**Problem to work on**. Copy the records word for word, from the line with "At which category" up to and including the end of the records. Leave the pictures out.
------------------------------
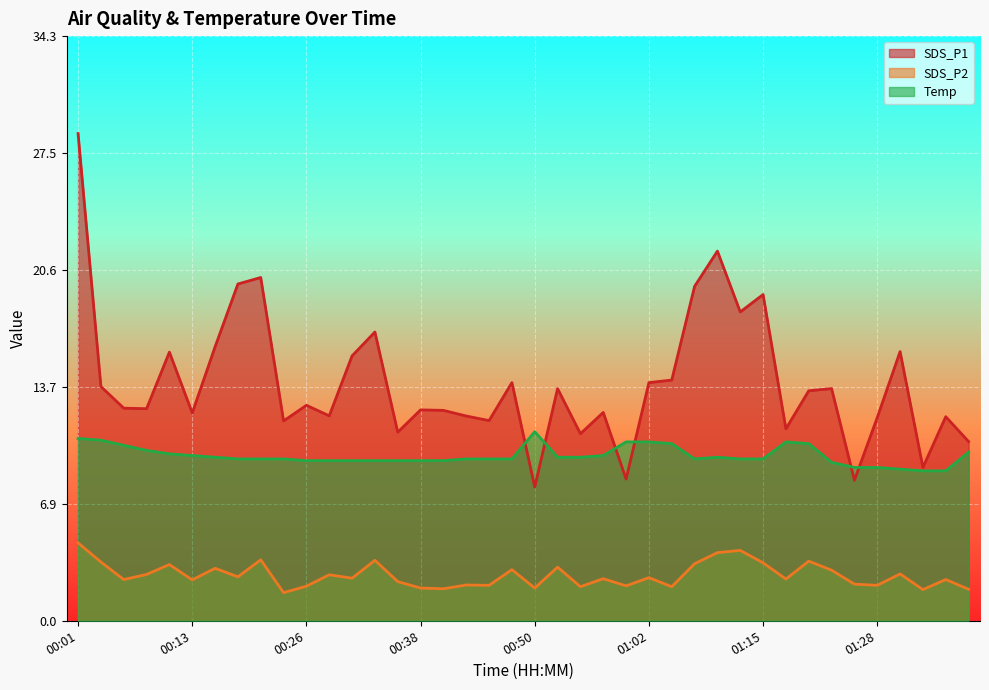

What is the value of the Temp point at the 35th from the left?

9.0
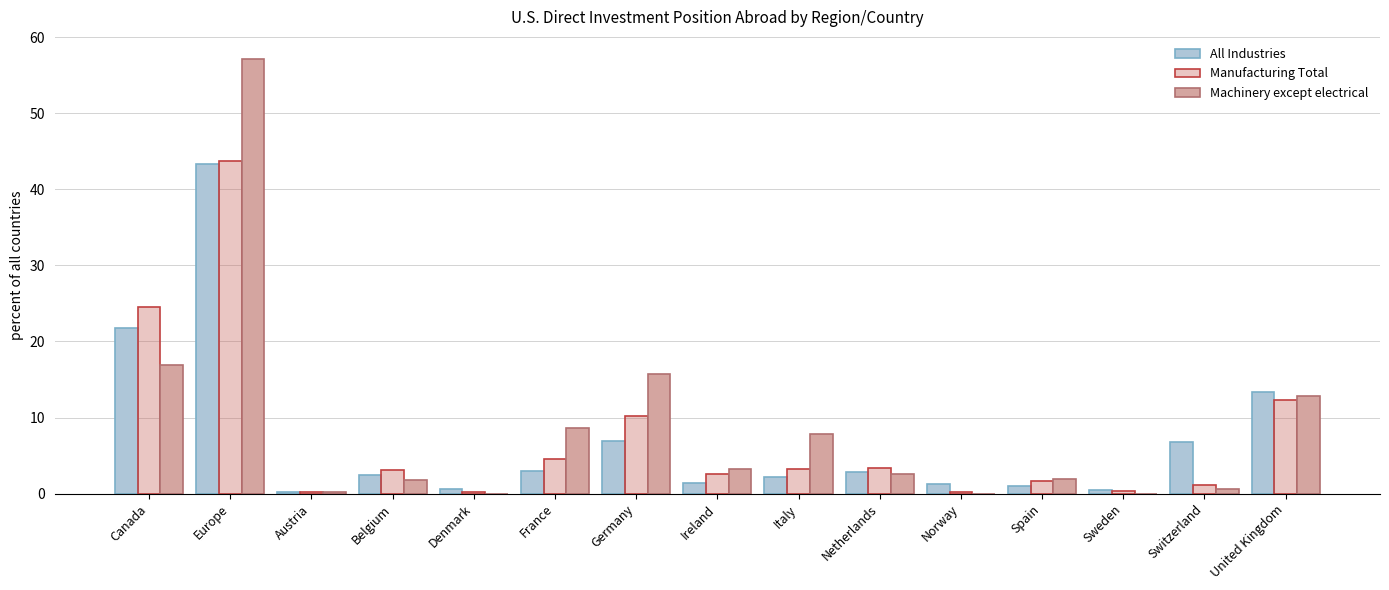

At which category does the chart reach its peak across all series?

Europe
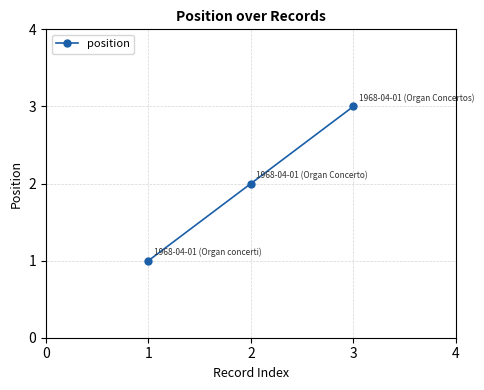

Reading left to right, extract all data points from this chart.

1	2	3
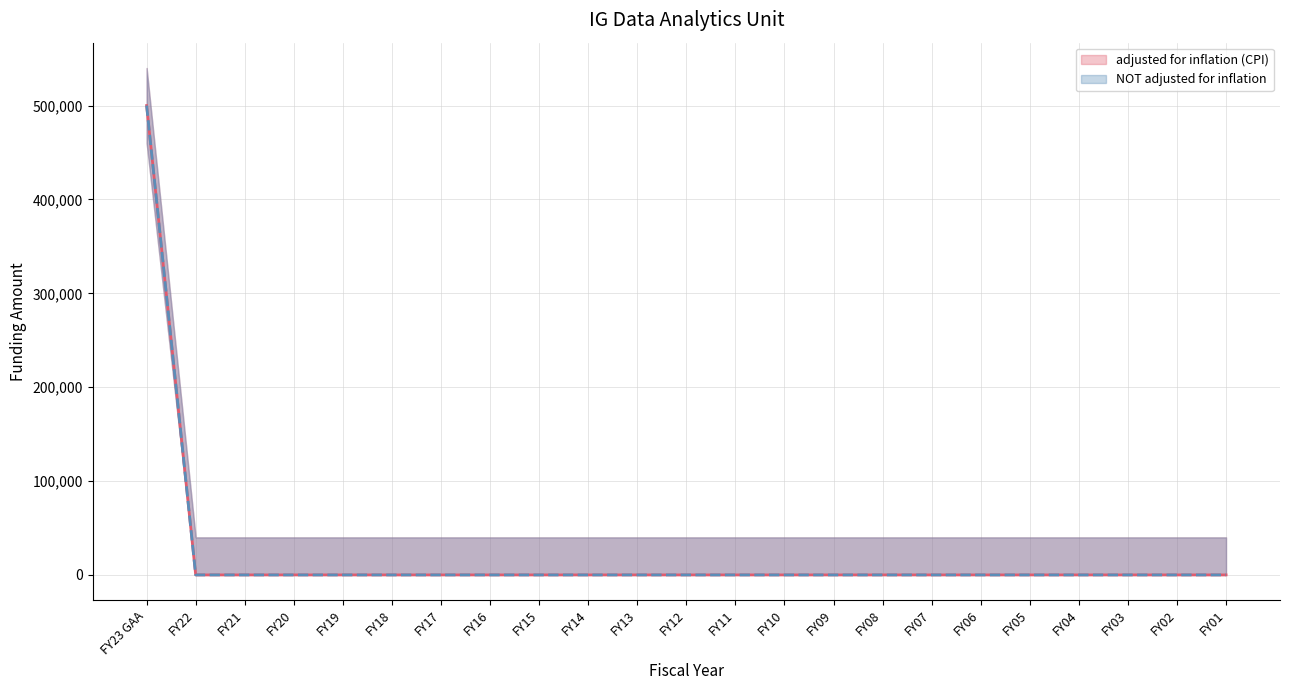

Which series has the largest total across all categories?

adjusted for inflation (CPI) (trend)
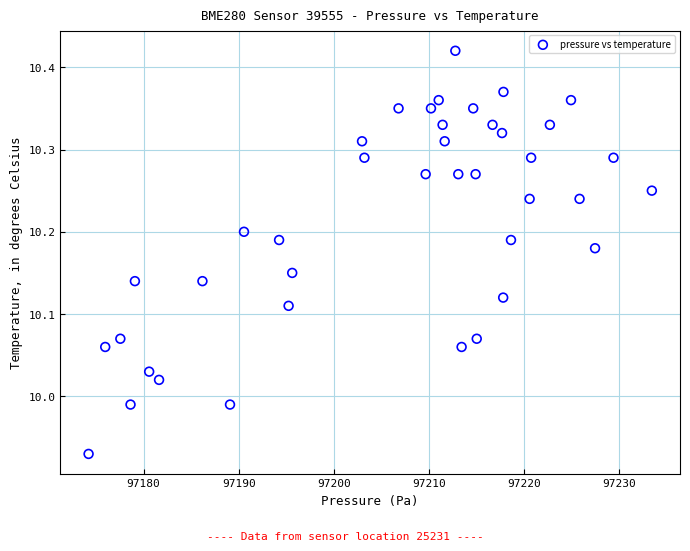

What is the range of X values (max minus min)?

59.2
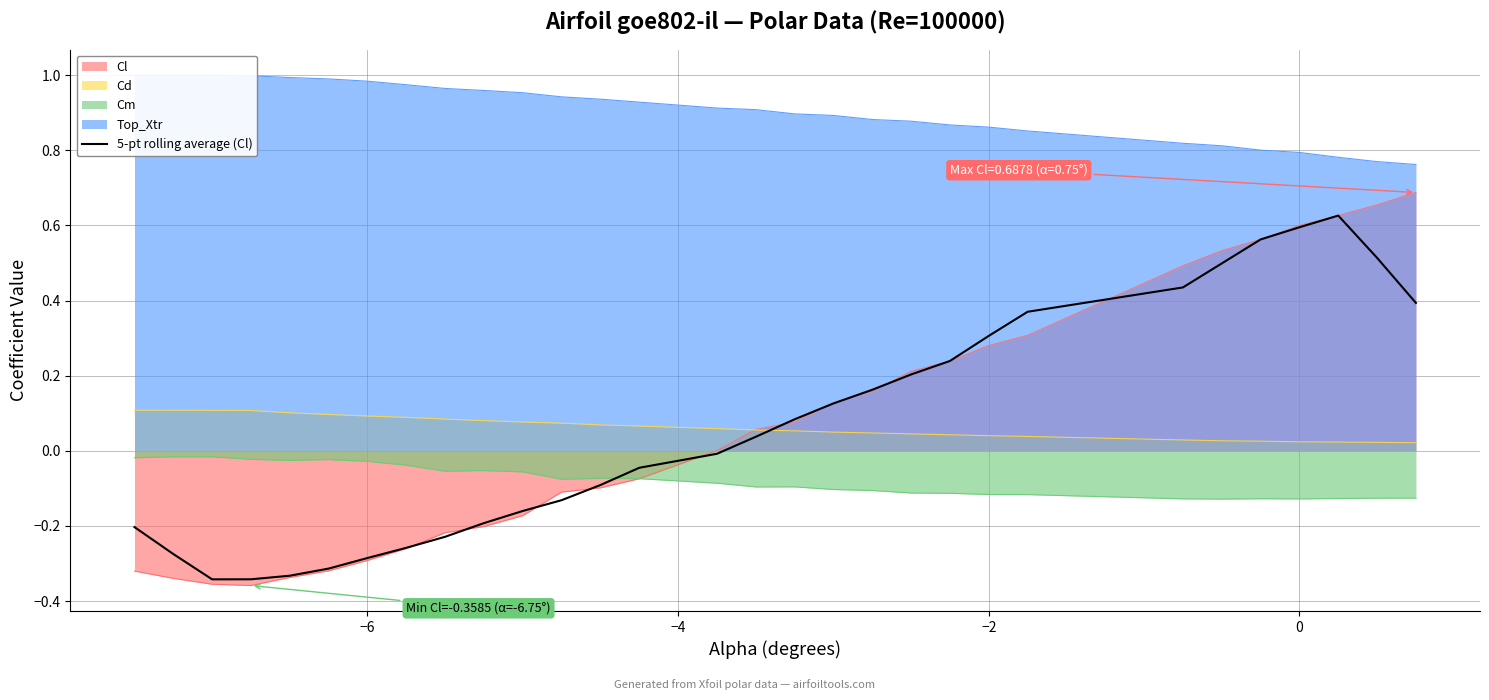

Reading left to right, extract all data points from this chart.

-0.2	-0.3	-0.3	-0.3	-0.3	-0.3	-0.3	-0.3	-0.2	-0.2	-0.2	-0.1	-0.1	-0.0	-0.0	0.0	0.1	0.1	0.2	0.2	0.2	0.3	0.4	0.4	0.5	0.6	0.6	0.6	0.5	0.4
------------------------------
**Output of the task**.
At which category does the chart reach its peak across all series?

Europe

Reading left to right, extract all data points from this chart.

1	2	3

Which series has the largest total across all categories?

adjusted for inflation (CPI) (trend)

What is the range of X values (max minus min)?

59.2

Reading left to right, extract all data points from this chart.

-0.2	-0.3	-0.3	-0.3	-0.3	-0.3	-0.3	-0.3	-0.2	-0.2	-0.2	-0.1	-0.1	-0.0	-0.0	0.0	0.1	0.1	0.2	0.2	0.2	0.3	0.4	0.4	0.5	0.6	0.6	0.6	0.5	0.4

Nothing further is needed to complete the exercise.